Xadrez do PL em Goiás: a rota de Wilder e a costura de Gayer com o MDB – a intensa disputa pelo controle do Partido Liberal (PL) em Goiás, evidenciada pela mobilização do senador Wilder Morais pela candidatura própria e a articulação do deputado federal Gustavo Gayer com o MDB, coloca o vice-governador Daniel Vilela (MDB) em uma posição estratégica e delicada. A forma como essa briga se resolver impactará diretamente a estratégia do MDB para as eleições.
Xadrez do PL em Goiás: a rota de Wilder e a costura de Gayer com o MDB
Para Daniel, atrair o PL para sua base de apoio representa uma oportunidade monumental de enfraquecer a oposição e consolidar sua chapa.
A inclusão de uma figura do PL na chapa majoritária, como tem sido especulado no movimento de Gayer, significaria a neutralização de uma parte expressiva do eleitorado de direita mais ideológica. Em vez de enfrentar um candidato bolsonarista forte no primeiro turno, o MDB incorporaria uma parcela desses votos e do fervor eleitoral associado ao ex-presidente.
A ampliação do leque é um objetivo. O MDB, tradicionalmente um partido de centro, busca ampliar seu leque de alianças para capturar eleitores de diferentes matizes. A união com o PL, mesmo que vista com ressalvas pela ala mais moderada do MDB, é um caminho para atrair o eleitorado conservador e bolsonarista que vê em Gayer ou em outras figuras do partido uma referência.
Os desafios da aliança
No entanto, a articulação com o PL traz desafios significativos para a pré-campanha de Vilela.
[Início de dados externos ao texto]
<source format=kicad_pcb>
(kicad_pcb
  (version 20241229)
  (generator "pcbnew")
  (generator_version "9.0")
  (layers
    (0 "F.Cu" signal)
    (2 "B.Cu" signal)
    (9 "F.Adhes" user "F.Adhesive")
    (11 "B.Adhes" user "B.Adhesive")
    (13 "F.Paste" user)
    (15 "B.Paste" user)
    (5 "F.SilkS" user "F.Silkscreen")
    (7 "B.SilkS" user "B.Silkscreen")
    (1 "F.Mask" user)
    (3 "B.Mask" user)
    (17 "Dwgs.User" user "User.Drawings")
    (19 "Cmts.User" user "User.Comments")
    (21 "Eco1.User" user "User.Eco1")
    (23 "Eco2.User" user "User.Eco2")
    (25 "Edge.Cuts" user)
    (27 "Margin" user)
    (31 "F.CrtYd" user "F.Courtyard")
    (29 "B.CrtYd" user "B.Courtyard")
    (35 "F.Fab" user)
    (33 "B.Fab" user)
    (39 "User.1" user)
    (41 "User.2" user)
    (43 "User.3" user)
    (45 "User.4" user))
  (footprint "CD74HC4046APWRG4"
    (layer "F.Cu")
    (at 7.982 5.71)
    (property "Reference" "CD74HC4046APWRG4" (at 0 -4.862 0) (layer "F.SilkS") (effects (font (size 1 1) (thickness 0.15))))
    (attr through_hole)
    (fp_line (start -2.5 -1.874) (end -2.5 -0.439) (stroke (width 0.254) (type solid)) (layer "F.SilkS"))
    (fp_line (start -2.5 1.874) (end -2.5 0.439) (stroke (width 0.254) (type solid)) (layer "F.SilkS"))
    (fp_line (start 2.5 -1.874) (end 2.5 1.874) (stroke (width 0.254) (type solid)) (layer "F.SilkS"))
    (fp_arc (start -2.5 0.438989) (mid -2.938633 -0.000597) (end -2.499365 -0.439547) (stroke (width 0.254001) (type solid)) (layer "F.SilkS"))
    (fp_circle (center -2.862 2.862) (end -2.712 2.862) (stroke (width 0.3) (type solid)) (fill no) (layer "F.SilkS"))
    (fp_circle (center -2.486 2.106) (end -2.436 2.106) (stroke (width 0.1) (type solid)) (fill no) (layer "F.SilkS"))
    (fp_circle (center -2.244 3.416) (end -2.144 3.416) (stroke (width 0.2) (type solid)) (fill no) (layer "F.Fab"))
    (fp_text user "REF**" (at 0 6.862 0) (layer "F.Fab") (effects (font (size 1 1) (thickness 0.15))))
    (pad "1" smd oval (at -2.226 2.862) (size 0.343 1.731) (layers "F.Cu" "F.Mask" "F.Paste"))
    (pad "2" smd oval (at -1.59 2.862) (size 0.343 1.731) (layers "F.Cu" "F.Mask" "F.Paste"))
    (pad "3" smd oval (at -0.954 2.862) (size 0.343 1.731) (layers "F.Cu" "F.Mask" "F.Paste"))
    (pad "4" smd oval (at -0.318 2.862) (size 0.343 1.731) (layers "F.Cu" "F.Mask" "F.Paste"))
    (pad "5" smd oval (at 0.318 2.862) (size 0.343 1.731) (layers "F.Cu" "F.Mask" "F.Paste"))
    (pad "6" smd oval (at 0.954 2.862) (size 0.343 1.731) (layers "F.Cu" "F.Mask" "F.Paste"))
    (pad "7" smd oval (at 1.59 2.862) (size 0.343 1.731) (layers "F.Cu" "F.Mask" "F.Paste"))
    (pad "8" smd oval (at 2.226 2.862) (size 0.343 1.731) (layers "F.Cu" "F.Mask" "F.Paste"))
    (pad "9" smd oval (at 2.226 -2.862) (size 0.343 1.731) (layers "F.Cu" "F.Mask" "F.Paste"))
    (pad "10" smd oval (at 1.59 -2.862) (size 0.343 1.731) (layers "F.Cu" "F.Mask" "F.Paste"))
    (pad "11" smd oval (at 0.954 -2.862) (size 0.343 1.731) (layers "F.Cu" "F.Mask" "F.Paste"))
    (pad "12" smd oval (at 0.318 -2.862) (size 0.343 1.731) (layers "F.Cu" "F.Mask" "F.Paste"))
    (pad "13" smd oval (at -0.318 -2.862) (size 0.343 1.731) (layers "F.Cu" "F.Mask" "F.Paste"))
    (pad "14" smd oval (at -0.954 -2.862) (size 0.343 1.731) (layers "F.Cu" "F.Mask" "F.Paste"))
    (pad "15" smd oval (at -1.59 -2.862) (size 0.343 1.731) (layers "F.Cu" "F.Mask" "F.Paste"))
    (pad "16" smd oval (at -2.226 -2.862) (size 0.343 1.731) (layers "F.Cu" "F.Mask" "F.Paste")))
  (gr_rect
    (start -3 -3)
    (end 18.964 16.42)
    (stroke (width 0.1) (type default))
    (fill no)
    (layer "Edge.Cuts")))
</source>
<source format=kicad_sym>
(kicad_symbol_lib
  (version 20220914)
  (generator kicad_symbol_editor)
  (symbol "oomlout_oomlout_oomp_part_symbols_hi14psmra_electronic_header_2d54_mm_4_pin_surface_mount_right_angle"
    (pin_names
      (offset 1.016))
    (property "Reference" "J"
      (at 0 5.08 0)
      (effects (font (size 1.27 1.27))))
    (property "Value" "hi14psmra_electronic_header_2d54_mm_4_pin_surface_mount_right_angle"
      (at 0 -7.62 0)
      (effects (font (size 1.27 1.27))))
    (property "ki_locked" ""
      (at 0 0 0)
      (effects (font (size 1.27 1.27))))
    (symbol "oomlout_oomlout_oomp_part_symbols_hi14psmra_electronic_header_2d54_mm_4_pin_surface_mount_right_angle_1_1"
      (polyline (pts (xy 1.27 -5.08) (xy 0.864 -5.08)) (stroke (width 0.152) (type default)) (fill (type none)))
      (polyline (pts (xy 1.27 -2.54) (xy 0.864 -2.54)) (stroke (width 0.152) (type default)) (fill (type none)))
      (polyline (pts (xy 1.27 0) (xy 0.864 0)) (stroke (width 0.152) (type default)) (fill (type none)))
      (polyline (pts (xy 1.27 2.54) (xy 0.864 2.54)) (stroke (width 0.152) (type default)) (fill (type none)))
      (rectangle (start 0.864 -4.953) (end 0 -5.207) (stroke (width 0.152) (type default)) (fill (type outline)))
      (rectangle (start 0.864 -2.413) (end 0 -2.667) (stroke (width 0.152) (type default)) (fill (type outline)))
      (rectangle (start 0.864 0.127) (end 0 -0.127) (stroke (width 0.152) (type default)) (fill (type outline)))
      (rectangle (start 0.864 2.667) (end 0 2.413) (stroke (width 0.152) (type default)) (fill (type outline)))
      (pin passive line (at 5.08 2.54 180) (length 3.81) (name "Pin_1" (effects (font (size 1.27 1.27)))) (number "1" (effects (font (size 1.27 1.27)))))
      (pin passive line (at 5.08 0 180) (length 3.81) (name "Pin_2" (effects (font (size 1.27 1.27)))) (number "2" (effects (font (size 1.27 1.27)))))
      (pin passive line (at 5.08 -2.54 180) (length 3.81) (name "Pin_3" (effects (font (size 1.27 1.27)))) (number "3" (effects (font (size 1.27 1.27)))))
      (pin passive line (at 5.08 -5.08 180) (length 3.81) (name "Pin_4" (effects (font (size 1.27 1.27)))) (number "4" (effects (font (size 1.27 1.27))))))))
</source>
O principal obstáculo é a determinação de Wilder Morais em manter sua pré-candidatura ao governo. Se Morais conseguir o aval da direção nacional (Valdemar Costa Neto) para disputar o Governo de Goiás, ele se tornará um adversário direto de Vilela, forçando uma divisão de votos na direita. Isso inviabilizaria a estratégia de neutralização.
Uma aliança com a ala ideológica do PL, representada por Gustavo Gayer, pode gerar atrito interno no MDB e com partidos de centro ou centro-esquerda que compõem a atual base de Vilela. Integrar um nome com um discurso tão polarizado pode afastar eleitores moderados.
A decisão final sobre a chapa do PL no estado depende, em última instância, do ex-presidente Jair Bolsonaro. A palavra de Bolsonaro é crucial para definir se o PL terá candidato próprio ou se liberará seus quadros para compor com o MDB, pesando os ganhos de ter um aliado no governo contra o desejo de ter uma chapa pura de direita.
A atuação de Gayer nos bastidores para compor com Vilela sinaliza que a prioridade de parte do PL pode ser o poder e o espaço na chapa, em detrimento de uma disputa puramente ideológica. Já o movimento de Morais indica a busca pela liderança máxima da direita no estado. O MDB observa e aguarda a definição de quem de fato ditará os rumos do PL em Goiás para calibrar sua própria estratégia eleitoral.